I’m going to set my resolution for the New Year. Instead of making lots of resolutions that I won’t keep, I’m going to make a resolution that I can actually keep: becoming a compassionate mess.

Instead of focusing on getting it right, I’ll focus on opening my heart. Even though it’s important to try and make needed changes in my life, I know that I may fail over and over again. This is of course is what it means to be human.

The most important thing is, can we be compassionate to ourselves in the midst of our failures and disappointments? Can we embrace the mess with warmth, understanding, support and kindness? If so, we will have achieved our goal.

We will never find lasting happiness in the circumstances of our lives. Even when we do manage to get it right for a while, things inevitably change.

So instead of thinking of success in terms of what happens, we can start to think of success in terms of how we relate to what happens. Are we being compassionate or not?

Our happiness is most reliably rooted in the loving quality that we bring to each moment of awareness, rather than whether or not we like what is happening at that moment.
But how do we become a compassionate mess? How do we keep our hearts open when things are scary or painful? Luckily there are many practices that have been developed to help us relate to any moment of difficulty with compassion. 

I would suggest that we start, with developing a simple practice for ourselves by taking time to sit and breathe. Begin with creating your own meditation space within your home. You should sit with an upright posture. Notice contact with the floor, notice contact with your seat, head upright, relax your shoulders and bring your attention to your breath. Notice the quality of your breath, notice how you breathe, no right way, no wrong way, no judging. As you breathe in, follow your in breath and as you breathe out let go of your out breath. See if you can notice where your in breath ends and your out breath begins. Then notice where your out breath ends and your in breath begins.
Remember to switch from doing mode to being mode. Just be present to your breath.
When I first began practicing mindfulness breathing my teacher told me to begin with, five minutes practice for a few weeks and then increase to ten, fifteen, twenty minutes.

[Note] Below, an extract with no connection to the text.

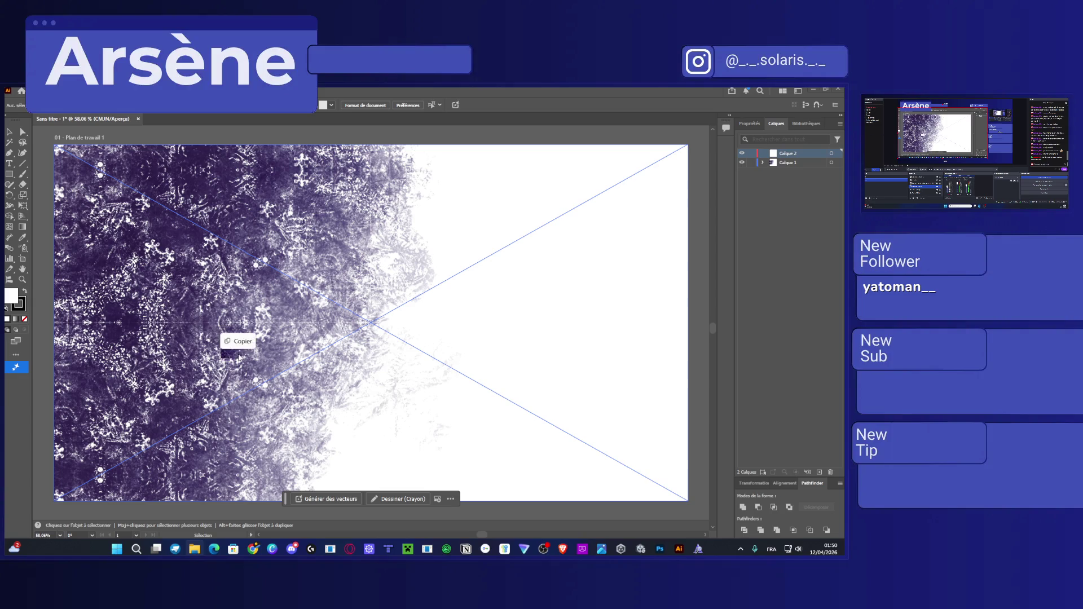
pyautogui.moveTo(237, 344); pyautogui.dragTo(371, 322)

I also like to include as part of my practice going for a walk after I sit, again starting with a short distance and increasing distance over time. This for me is the perfect start to the day, and somehow my life takes on new meaning, without me trying.

This is an act of kindness to ourselves and I know for me this is an ongoing job. It’s not about getting anywhere it’s about being here, right now, with a smile on my face, as I wake up to this new day, this new year, effortlessly.

As my mum used to tell me over and over again, ‘Keep it simple’. If it’s not simple it’s not mindfulness. Remember what the Dalai Lama says: “Be kind whenever possible. It is always possible.”